AQUILES CÔRTES GUIMARÃES (1937-2016)


Grande perda para a Universidade brasileira, para a Academia Brasileira de Filosofia e para todos os que cultuamos o estudo do pensamento brasileiro. A morte de Aquiles Côrtes Guimarães, acontecida hoje, no Rio de Janeiro, deixa-nos de luto. 

Aquiles, meu amigo e colega de estudos do Curso de Doutorado em Pensamento Luso-Brasileiro, oferecido pela Universidade Gama Filho entre as décadas de 70 e 90, destacou-se como um dos principais estudiosos da Fenomenologia no Brasil e da sua influência no campo específico dos estudos jurídicos. Incentivou e orientou gerações de jovens pesquisadores tanto no que se refere à pesquisa e ao estudo da Filosofia Contemporânea na Universidade Federal do Rio de Janeiro e na UERJ, como no relacionado ao aprofundamento nas fontes e manifestações modernas e atuais do Pensamento Brasileiro. 

Aberto às várias vertentes da Filosofia, Aquiles, como membro do Instituto Brasileiro de Filosofia e da Academia Brasileira de Filosofia (da qual foi um dos membros fundadores), incentivou a pesquisa pluralista e a tolerância intelectual. Como membro atuante do Instituto de Filosofia Luso-Brasileira, com sede em Lisboa, participou ativamente dos Colóquios "Tobias Barreto" e "Antero de Quental" organizados, em Portugal e no Brasil, por Antônio Braz Teixeira, José Esteves Pereira e José Maurício de Carvalho, ao longo dos últimos vinte anos. Participou também, de forma marcante, dos Encontros Nacionais de Professores e Pesquisadores da Filosofia Brasileira, realizados na Universidade Estadual de Londrina pelo saudoso amigo Leonardo Prota (1930-2016). Deixa obra volumosa que enriquece a Estante do Pensamento Brasileiro, bem como a referente à Filosofia do Direito e à Fenomenologia.

Entre 1985 e 1991 tive oportunidade de trabalhar, a convite de Aquiles, na Universidade do Estado do Rio de Janeiro, no Curso de Mestrado em Estudos de Problemas Brasileiros. Motivado por esse convite, apresentei-me ao Concurso para Professor dessa Universidade, tendo sido vinculado ao Departamento de Filosofia.

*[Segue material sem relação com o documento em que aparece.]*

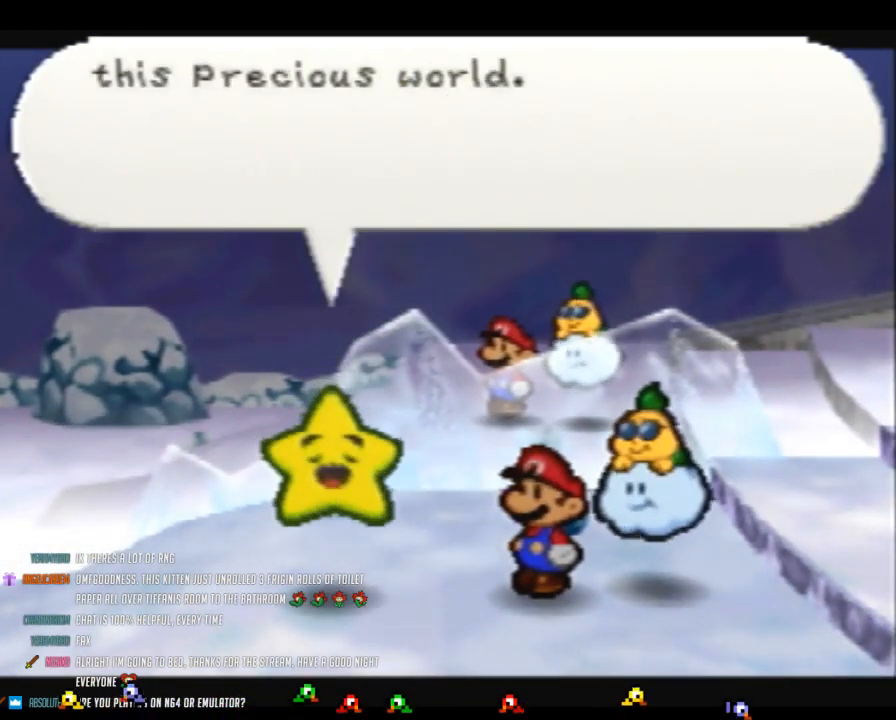
{"buttons": ["B"], "left_stick": "center", "events": []}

Aquiles nasceu em Aimorés (Minas Gerais), em 1937. Cursou o Bacharelado em Filosofia no Rio de Janeiro, na antiga Universidade do Brasil e em Direito, na Universidade Federal Fluminense. Fez o Mestrado em Filosofia no Instituto de Filosofia e Ciências Sociais da UFRJ (1977), tendo concluído na Universidade Gama Filho o seu doutoramento em Pensamento Filosófico Luso-Brasileiro (1982). Na UFRJ, onde foi chefe de Departamento e Coordenador da Pós-graduação em Filosofia, implantou a disciplina Filosofia Brasileira. Essa mesma disciplina foi por ele criada na UERJ, onde se desempenhou em importantes cargos administrativos, tendo sido ali um dos criadores do Curso de Mestrado e Doutorado em Filosofia do Direito. Presidiu a seção carioca do Instituto Brasileiro de Filosofia e foi consultor do Ministério da Educação em assuntos ligados à pós-graduação em Filosofia.

Para sua esposa e familiares, registro aqui os meus sentidos pêsames.

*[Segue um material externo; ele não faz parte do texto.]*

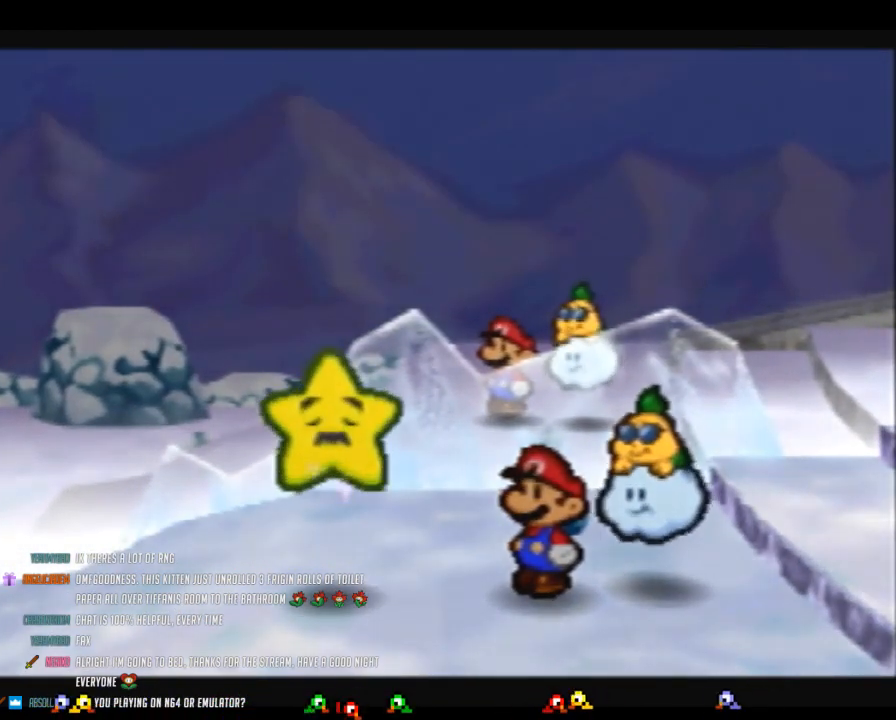
{"buttons": ["B"], "left_stick": "center", "events": []}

Dentre as várias obras publicadas por Aquiles, destacam-se as seguintes: Existência e verdade no pensamento de Farias Brito (1977), Farias Brito e o existencialismo no Brasil (1979), A formação do Pensamento Brasileiro (1981), Momentos do pensamento luso-brasileiro (1981), O tema da consciência na filosofia brasileira (1982), Partidos políticos e sistemais eleitorais no Brasil (1982), Cinco lições de Filosofia do Direito (1997), Pequenos estudos de Filosofia brasileira (1997). 

Entre os estudos relativos ao seu pensamento, vale a pena destacar o efetivado pelo professor Antônio Paim, na Apresentação que escreveu para o opúsculo de Aquiles, já mencionado, Pequenos estudos de filosofia brasileira. Outro estudo de destaque sobre a vida e a obra de Aquiles é constituído pelo verbete que ao saudoso amigo dedicou o Centro de Documentação do Pensamento Brasileiro, no Dicionário Bibliográfico de Autores Brasileiros (Brasília: Senado Federal / Salvador-Bahia: CDPB, 1999, p. 243-244).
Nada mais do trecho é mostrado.